'''
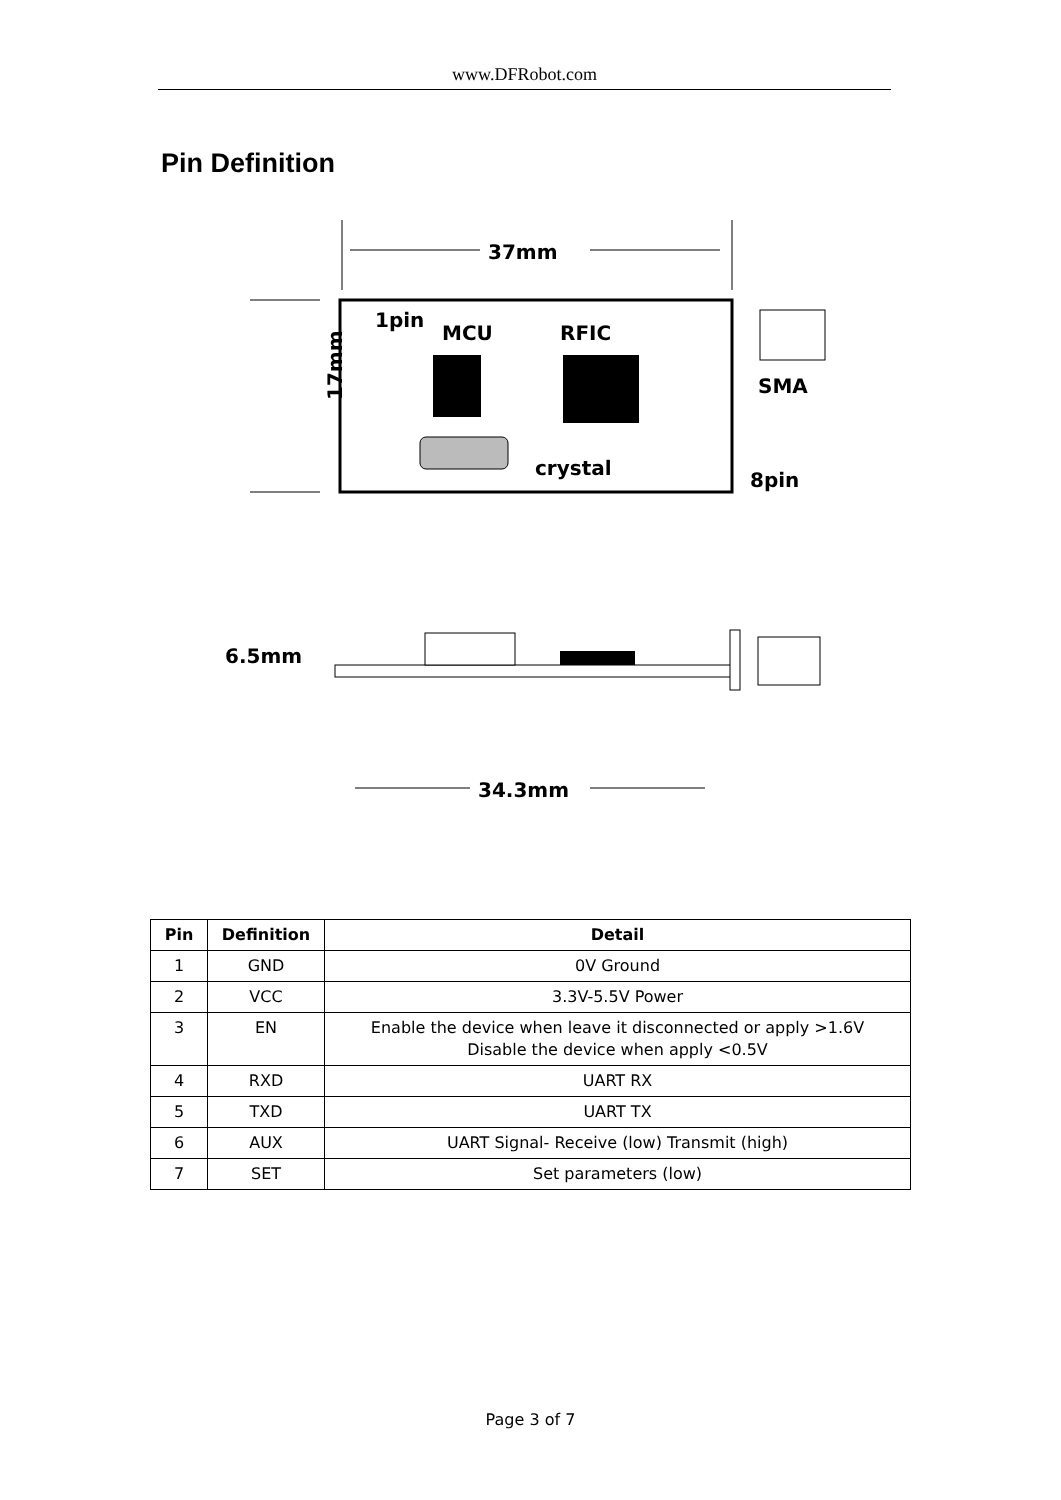www.DFRobot.com
Pin Definition
37mm
1pin
MCU
RFIC
crystal
SMA
8pin
17mm
6.5mm
34.3mm
| Pin | Definition | Detail |
| --- | --- | --- |
| 1 | GND | 0V Ground |
| 2 | VCC | 3.3V-5.5V Power |
| 3 | EN | Enable the device when leave it disconnected or apply >1.6V Disable the device when apply <0.5V |
| 4 | RXD | UART RX |
| 5 | TXD | UART TX |
| 6 | AUX | UART Signal- Receive (low) Transmit (high) |
| 7 | SET | Set parameters (low) |
Page 3 of 7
'''
_Work instructions:_ Leave the pictures out and print the records above exactly as they stand.

_Task solution:_
www.DFRobot.com
Pin Definition
37mm
1pin
MCU
RFIC
crystal
SMA
8pin
17mm
6.5mm
34.3mm
| Pin | Definition | Detail |
| --- | --- | --- |
| 1 | GND | 0V Ground |
| 2 | VCC | 3.3V-5.5V Power |
| 3 | EN | Enable the device when leave it disconnected or apply >1.6V Disable the device when apply <0.5V |
| 4 | RXD | UART RX |
| 5 | TXD | UART TX |
| 6 | AUX | UART Signal- Receive (low) Transmit (high) |
| 7 | SET | Set parameters (low) |
Page 3 of 7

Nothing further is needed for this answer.